Для позднего Ницше такими проблемами были проблема воли-к-власти, или как переводит Перцев воли-к-мощи, и проблема «вечного возвращения одного и того же». Именно в тот момент, когда на озере Сильваплана Ницше увидел огромный камень и впервые подумал о том, что каждое мгновение будет вечно повторяться, его биография перестала определять его мышление, а наоборот, эта мысль стала всецело определять его биографию. Какая тяжесть, на самом деле, жить, ежесекундно думая и задавая себе простой вопрос: «А достойно ли то мгновение, которое я сейчас проживаю, того, чтобы бесконечное количество раз повторяться в вечности?» Для философа естественно, что ни одно мгновение, принадлежащее вульгарным радостям жизни, а тем более, страданиям, повторения в вечности не достойно. Достойны повторяться лишь те мгновения, в которые мыслитель занимается самым великим и возвышающим, то есть, мыслит.

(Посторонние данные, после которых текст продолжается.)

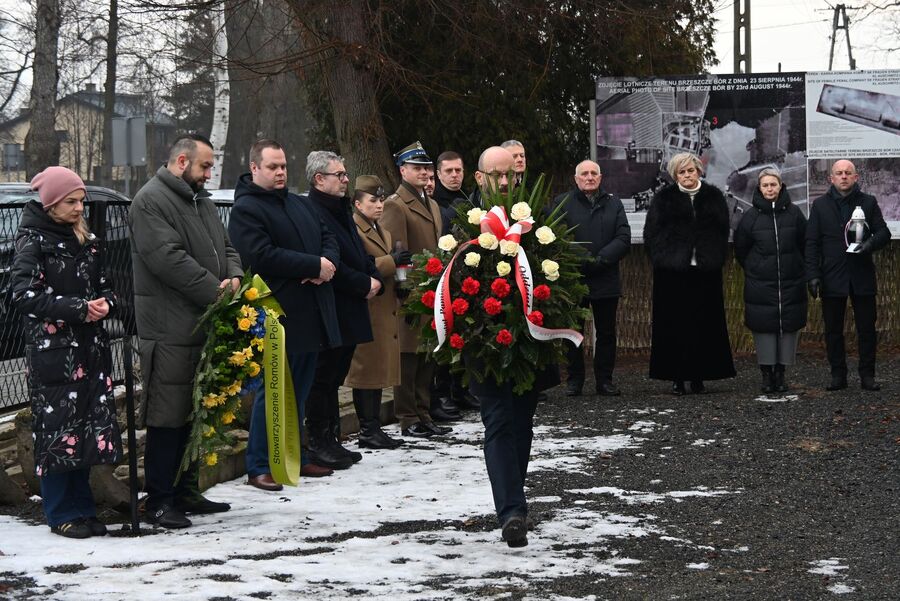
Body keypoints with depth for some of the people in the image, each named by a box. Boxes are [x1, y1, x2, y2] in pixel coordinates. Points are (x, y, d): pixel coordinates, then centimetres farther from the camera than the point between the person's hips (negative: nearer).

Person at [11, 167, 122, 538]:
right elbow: (24, 294, -13)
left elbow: (102, 284, 24)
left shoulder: (86, 240, 14)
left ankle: (82, 508, 15)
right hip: (51, 348, -6)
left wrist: (105, 302, 0)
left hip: (90, 346, 6)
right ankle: (61, 514, 4)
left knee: (88, 427, 6)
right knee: (57, 427, -4)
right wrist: (78, 309, -18)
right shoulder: (33, 240, -5)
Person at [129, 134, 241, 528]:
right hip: (171, 328, -9)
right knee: (169, 414, -6)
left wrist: (234, 276, -1)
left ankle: (186, 491, 22)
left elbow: (226, 247, 22)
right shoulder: (151, 201, -10)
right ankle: (158, 500, 0)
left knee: (195, 411, 13)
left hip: (205, 325, 9)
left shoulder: (200, 202, 20)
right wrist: (216, 292, -18)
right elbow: (169, 259, -20)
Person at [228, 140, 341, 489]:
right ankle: (259, 467, 1)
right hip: (277, 315, -8)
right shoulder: (246, 209, -8)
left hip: (311, 314, 8)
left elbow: (327, 238, 20)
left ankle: (295, 457, 23)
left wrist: (328, 264, -4)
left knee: (299, 391, 14)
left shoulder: (296, 204, 19)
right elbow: (263, 256, -21)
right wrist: (315, 265, -17)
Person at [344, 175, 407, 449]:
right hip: (366, 311, -9)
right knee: (366, 371, -7)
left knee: (379, 370, 9)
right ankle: (368, 431, -5)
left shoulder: (382, 233, 23)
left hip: (385, 311, 9)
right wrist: (391, 261, -20)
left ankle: (374, 429, 13)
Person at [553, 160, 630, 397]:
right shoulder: (562, 203, 3)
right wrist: (581, 260, -18)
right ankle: (574, 380, 12)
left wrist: (600, 259, -14)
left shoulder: (613, 203, 10)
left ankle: (604, 380, 14)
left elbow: (624, 238, 0)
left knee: (606, 333, 6)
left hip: (606, 280, 2)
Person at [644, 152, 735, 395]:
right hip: (672, 272, -2)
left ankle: (698, 377, 7)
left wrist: (716, 260, 2)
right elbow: (652, 234, 4)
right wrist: (663, 260, -5)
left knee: (704, 325, 1)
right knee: (674, 325, -2)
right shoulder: (664, 198, 6)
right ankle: (677, 378, 1)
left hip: (706, 272, 2)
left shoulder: (714, 197, 11)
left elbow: (723, 231, 11)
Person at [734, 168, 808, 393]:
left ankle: (780, 372, 10)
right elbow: (740, 249, 8)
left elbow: (805, 244, 11)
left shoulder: (794, 213, 2)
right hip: (760, 284, -1)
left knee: (789, 327, 2)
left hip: (791, 282, 1)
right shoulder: (751, 216, -1)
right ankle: (767, 374, 6)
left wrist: (798, 268, 12)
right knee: (764, 327, -2)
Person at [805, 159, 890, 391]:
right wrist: (813, 275, -7)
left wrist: (871, 243, -17)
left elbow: (884, 232, 6)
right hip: (832, 278, 0)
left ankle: (867, 376, 9)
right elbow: (811, 243, 3)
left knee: (866, 328, 2)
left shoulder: (868, 202, 7)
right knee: (833, 330, 4)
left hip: (862, 276, 0)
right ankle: (838, 375, 12)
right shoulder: (820, 205, 6)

Пользуясь этой мыслью о «вечном возвращении» как главной этической максимой, как критерием оценки всей своей жизни в текущем режиме, Ницше не мог сделать ничего иного, как загнать себя в постоянное мышление, которое, в итоге, и закончилось несколькими зрелыми и по-настоящему великими книгами, последняя из которых «Воля к власти» собиралась уже из кусков, а потом безумием.

Об этом, позднем Ницше, его мышлении и его глубинной связи со всей философской проблематикой Запада от Фалеса и Гераклита через Платона к Декарту, Лейбницу и Канту лучше прочесть в двухтомнике Мартина Хайдеггера, который так и называется «Ницше», и который издан в том же издательстве и в той же серии, что и книга Александра Перцева, только в 2007 году. Хайдеггер ничего нам не говорит о биографии Ницше, что, однако, не делает его исследование менее строгим, чем биографическое исследование молодого Ницше у А. Перцева. Просто философскую строгость у Хайдеггера обеспечивают другие, небиографические корреляты. Каждое из этих исследований Ницше дополняет друг друга (у Перцева Ницше молодой, у Хайдеггера – зрелый) и каждое по-своему противостоит постмодернистской манере деконструкций, вольных интерпретаций, джазовых импровизаций, а также прочих вариаций, приватизаций, и инсталляций при работе с текстами великих философов.